The story excited me. Those reindeer actually flying through the air, pawing the rooftop once they landed on each house. I remember I wondered if Santa would get back in his sleigh and fly from house-to-house even if the next stop on his Christmas Eve tour was only to the folks next door --- across the driveway. Still, the thought of this man, whom I had visited at the downtown department store, pleading with him to bring me whatever toys I saw in the window or advertised on television, filled me with an unbelievable awe.
When Mother finished the story of "The Night Before Christmas," with Santa wishing everyone a Merry Christmas, "and to all a good night," I laid back on my sickbed pillow and thought about how Santa would visit my home.
That was when the problem hit me. It hit me like someone had dropped a lump of coal into my Christmas stocking, which was taped to the banister of our stairway near the Christmas tree.
We don't have a chimney for Santa to come down, I thought. Mother had left the room and I rattled that one thought through my brain. In "The Night Before Christmas," the story was specific. Santa Claus came down the chimney and entered the house through the fireplace. Of course, we had a chimney, but it was connected to our gas furnace in the basement.
How could Santa get to me and leave me gifts if he couldn't get in? He certainly wasn't going to waste time in coming down our chimney.

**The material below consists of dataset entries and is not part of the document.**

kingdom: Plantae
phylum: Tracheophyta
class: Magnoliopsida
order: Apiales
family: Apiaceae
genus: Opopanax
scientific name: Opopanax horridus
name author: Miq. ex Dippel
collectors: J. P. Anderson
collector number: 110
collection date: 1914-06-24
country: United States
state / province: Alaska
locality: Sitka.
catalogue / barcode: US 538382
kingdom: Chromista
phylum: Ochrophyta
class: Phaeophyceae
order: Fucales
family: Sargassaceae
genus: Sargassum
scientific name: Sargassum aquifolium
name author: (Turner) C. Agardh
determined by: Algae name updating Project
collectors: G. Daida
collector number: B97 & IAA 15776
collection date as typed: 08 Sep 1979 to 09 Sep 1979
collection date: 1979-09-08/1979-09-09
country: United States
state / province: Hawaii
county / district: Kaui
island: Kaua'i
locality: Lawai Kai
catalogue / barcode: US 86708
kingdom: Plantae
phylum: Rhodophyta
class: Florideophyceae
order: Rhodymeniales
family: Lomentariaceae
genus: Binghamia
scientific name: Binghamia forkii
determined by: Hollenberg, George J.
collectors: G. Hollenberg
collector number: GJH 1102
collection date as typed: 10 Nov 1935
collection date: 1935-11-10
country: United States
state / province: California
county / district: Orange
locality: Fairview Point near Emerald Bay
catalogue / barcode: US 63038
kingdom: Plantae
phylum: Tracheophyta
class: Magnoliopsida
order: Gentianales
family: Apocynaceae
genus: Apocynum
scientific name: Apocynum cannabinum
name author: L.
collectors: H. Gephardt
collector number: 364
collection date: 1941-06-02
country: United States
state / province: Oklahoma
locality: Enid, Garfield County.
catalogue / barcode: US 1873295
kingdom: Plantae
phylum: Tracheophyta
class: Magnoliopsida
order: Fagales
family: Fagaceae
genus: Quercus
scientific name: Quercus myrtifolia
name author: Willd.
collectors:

It was too small anyway for his big belly and who would want to come into the furnace. It was too small for even the smallest person to fit in it; dangerous, too. My parents had long cautioned me about not playing near the furnace when I romped in the basement.
When Mother returned a while later to check on me, I hit her with the problem.
"We don't have a chimney, so how does Santa get into our house?" I asked. Unnerved with this question posed to her out of the blue, she said calmly, "Through the door."
"What?" I asked, in amazement.
"Through the door," repeated Mother. "He rings the doorbell or knocks on the door," she said, never missing a beat. It was then she told me how Santa had long entered houses like ours that had no fireplaces.
I was relieved. I was almost out of breath, trying to come up with a route for Santa to visit me. "The Night Before Christmas" gave no mention of Santa's arrival through doors. And the story had to be the official encyclopedia of how Santa Claus went about his business. I had no other story of his Christmas Eve visits.
"He parks his sleigh on our roof," said Mother, "and then jumps from that part of the roof just over our living room."
"What happens then?" I asked, my eyes wide with excitement.
"He either rings the doorbell or knocks on the door," she responded.
Mother told me she or Dad were usually awake for the official Santa Claus entrance. If not, his knock would awaken them. I asked what Santa said during all his previous visits.
"Ho, ho, ho," said Mother, rubbing her stomach as Santa rubbed his belly. "Is Leon awake?" she said he always asked her. She always said I was asleep, to which Santa would say, "That's good. Now, I'll leave the toys."
Her story was so satisfying of how Santa entered out house. I was comforted by the fact that Santa had different ways of getting into homes, no matter the situation.
It has been many years since my mother told me that story. Yet it sticks with me as surely as does the official story of "The Night Before Christmas." Whenever I hear the story or see Santa Claus in a department store on in a parade, my mind races back to that afternoon a few days before Christmas when my mother told me about her yearly personal greetings from Santa Claus in our own living room.
The story warmed me when Mother told it.
On this first Christmas I will celebrate without Mother's presence, I think of it with tears in my eyes. I celebrate her and I celebrate this season and what it really means. I also celebrate
that jolly old man dressed in red and white who drives a sleigh pulled by eight reindeer. Santa lives in me just as surely as my mother lives in me.
Merry Christmas, everybody. And to all a good night.